Research shows that South Australians are more likely to die within five years of a cancer diagnosis the further they live from the city.
The research, undertaken by Professor David Roder AM from the University of South Australia, highlights the huge gap in outcomes between those living in regional and remote South Australia and their metro counterparts.
Cancer Council SA Board Chair The Hon Karlene Maywald says the cancer burden for regional South Australians is a huge concern.
“We know that the cost of travel and accommodation in the city, combined with the extra pressure it can place on families, means many regional South Australians may end their treatment prematurely, which can have detrimental impacts on their chance of survival.”
According to the Australian Cancer Atlas, regional South Australians are losing their lives due to cancer at a higher rate than the Australian average. In the Port Lincoln area, the excess cancer death rate is 32 per cent above the Australian average. In the Waikerie area, it’s 13 per cent higher and in Port Augusta, it’s eight per cent higher.
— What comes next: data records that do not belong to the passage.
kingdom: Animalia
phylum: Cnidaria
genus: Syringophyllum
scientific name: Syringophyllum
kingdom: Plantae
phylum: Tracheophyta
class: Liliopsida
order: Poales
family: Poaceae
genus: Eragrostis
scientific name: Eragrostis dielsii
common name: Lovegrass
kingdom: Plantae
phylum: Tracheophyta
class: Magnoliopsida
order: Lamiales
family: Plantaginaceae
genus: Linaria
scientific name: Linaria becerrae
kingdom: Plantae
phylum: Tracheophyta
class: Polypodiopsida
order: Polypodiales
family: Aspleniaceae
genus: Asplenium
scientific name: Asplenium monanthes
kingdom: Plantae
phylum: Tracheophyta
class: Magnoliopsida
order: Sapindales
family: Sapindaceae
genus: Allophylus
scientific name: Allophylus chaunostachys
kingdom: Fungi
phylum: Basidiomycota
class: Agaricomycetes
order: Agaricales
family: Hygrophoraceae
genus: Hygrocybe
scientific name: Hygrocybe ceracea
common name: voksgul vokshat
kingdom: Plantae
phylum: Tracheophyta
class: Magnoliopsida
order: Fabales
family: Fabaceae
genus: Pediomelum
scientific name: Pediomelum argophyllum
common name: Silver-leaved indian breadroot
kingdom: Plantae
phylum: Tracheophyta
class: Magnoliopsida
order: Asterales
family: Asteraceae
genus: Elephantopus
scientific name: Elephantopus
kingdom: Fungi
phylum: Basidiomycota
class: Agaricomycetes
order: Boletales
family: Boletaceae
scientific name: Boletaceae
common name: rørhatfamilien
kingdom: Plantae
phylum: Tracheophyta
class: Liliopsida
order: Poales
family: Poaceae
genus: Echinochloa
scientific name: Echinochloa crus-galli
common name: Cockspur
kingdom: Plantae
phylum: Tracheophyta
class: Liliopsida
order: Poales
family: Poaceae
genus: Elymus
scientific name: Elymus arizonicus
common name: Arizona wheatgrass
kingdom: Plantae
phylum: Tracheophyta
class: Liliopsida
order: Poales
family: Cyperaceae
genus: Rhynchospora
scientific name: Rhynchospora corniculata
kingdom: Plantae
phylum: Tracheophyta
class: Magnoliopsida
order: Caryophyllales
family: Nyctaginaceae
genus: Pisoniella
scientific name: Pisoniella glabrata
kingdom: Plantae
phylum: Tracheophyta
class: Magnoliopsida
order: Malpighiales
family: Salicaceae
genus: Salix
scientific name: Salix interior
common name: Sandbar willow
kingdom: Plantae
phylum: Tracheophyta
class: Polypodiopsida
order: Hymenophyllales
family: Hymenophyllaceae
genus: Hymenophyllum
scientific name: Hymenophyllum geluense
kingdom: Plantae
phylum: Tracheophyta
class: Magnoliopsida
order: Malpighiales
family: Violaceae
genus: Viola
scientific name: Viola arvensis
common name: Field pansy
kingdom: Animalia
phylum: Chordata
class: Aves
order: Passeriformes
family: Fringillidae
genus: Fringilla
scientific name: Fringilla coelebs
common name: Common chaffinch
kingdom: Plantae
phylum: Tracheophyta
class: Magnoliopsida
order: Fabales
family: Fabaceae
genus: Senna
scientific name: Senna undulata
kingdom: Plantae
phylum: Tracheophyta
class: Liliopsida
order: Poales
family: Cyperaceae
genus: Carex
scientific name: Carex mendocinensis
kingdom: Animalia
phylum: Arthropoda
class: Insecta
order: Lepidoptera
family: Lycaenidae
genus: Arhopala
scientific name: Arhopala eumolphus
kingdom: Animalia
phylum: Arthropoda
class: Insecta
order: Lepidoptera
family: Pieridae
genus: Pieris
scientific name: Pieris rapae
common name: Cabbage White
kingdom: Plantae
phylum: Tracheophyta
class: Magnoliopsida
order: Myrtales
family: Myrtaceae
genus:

Cancer Council SA’s new fundraising campaign, which launches today, will help raise vital funds to support the organisation’s new integrated cancer building at 202 Greenhill Road Eastwood and give every South Australian impacted by cancer every chance to survive their diagnosis.
The visionary new project, which is supported by a $10million grant from the State Government, will combine cancer research, prevention and support services alongside 120 rooms of supportive accommodation for regional and remote South Australians travelling to Adelaide for cancer treatment.
Ms Maywald says that having all of Cancer Council SA’s services and supports under one roof will ensure that every South Australian, regardless of where they live, or where they are in their cancer experience, has the best chance of survival.
“We know that having somewhere to stay helps relieve the financial burden faced by regional South Australians travelling to Adelaide for cancer treatment.”
“Through providing state of the art accommodation alongside our full range of services and supports, all under one roof, we are ensuring that not only regional South Australians, but all South Australians impacted by cancer have every chance to survive their diagnosis,” she said.
The campaign will enable South Australians to show their support by purchasing items and equipment to fit out the new building.
From microwaves for regional guests to heat up a meal after a long day of treatment, to chairs for Cancer Council 13 11 20 nurses to sit on to provide vital information and support, every product will make a difference to the lives of South Australians impacted by cancer.
“Through purchasing a product or making a donation, you can help us fill our new building with essential equipment that will create a home away from home for all South Australians impacted by cancer for generations to come,” she said.
Nancy Murdock from Berri knows all too well just how important support is for regional South Australians impacted by cancer. Nancy has survived breast, kidney and colon cancer and has also watched countless family members undergo treatment. She says that without Cancer Council’s supportive accommodation, she wouldn’t be here today.
“To me, having somewhere to stay during treatment meant life or death. We had no one in Adelaide to stay with, my daughter was going through university and we had a mortgage and bills to pay,” she said.
“I wouldn’t have been able to pay for accommodation on top of everything else, and if I didn’t have somewhere to stay, then I wouldn’t have been able to have the treatment that saved my life.”